Personalized Federated Domain-Incremental Learning based on Adaptive Knowledge Matching
Yichen Li, Wenchao Xu, Haozhao Wang, Ruixuan Li, Yining Qi, Jingcai Guo
TL;DR
This work addresses catastrophic forgetting in Federated Domain-Incremental Learning by introducing pFedDIL, a personalized, adaptive framework that uses auxiliary classifiers to measure knowledge correlations between tasks. When a new task arrives, clients selectively reuse similar personalized models or initialize anew, guided by a knowledge matching intensity and augmented by a knowledge migration loss that progressively transfers relevant knowledge. A key innovation is sharing partial parameters between the auxiliary classifiers and the main models to condense parameters while enabling effective correlation-based ensemble inference.
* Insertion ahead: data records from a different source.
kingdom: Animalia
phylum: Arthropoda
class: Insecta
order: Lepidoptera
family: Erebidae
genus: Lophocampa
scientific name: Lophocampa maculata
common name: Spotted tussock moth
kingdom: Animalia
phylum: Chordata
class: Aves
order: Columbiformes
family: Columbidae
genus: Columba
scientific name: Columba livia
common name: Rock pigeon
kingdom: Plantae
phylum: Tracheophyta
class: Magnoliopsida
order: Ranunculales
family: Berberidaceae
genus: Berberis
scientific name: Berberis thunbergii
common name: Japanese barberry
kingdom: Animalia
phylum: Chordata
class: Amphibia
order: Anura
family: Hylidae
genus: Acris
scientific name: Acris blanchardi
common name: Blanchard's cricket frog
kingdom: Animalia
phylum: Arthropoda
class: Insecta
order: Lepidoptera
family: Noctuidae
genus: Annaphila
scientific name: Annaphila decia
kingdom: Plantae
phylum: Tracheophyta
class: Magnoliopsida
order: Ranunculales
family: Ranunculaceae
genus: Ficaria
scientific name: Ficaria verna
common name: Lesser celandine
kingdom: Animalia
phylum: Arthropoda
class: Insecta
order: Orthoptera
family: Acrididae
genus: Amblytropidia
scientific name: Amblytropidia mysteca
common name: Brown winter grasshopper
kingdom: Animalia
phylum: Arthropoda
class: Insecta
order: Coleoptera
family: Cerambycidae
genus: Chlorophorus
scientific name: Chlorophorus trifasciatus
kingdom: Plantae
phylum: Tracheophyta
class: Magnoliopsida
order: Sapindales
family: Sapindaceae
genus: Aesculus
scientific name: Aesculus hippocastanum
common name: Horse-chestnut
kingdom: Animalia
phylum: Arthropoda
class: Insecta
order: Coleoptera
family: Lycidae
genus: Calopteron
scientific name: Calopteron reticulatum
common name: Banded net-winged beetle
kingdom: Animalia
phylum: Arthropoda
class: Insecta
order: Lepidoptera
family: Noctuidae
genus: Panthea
Experiments on Digit-10, Office-31, and DomainNet show that pFedDIL consistently improves average task accuracy by up to 14.35% over strong baselines, with ablations confirming the importance of migration, sharing, and correlation signaling for robust FDIL performance.
Abstract
This paper focuses on Federated Domain-Incremental Learning (FDIL) where each client continues to learn incremental tasks where their domain shifts from each other. We propose a novel adaptive knowledge matching-based personalized FDIL approach (pFedDIL) which allows each client to alternatively utilize appropriate incremental task learning strategy on the correlation with the knowledge from previous tasks. More specifically, when a new task arrives, each client first calculates its local correlations with previous tasks. Then, the client can choose to adopt a new initial model or a previous model with similar knowledge to train the new task and simultaneously migrate knowledge from previous tasks based on these correlations. Furthermore, to identify the correlations between the new task and previous tasks for each client, we separately employ an auxiliary classifier to each target classification model and propose sharing partial parameters between the target classification model and the auxiliary classifier to condense model parameters. We conduct extensive experiments on several datasets of which results demonstrate that pFedDIL outperforms state-of-the-art methods by up to 14.35\% in terms of average accuracy of all tasks.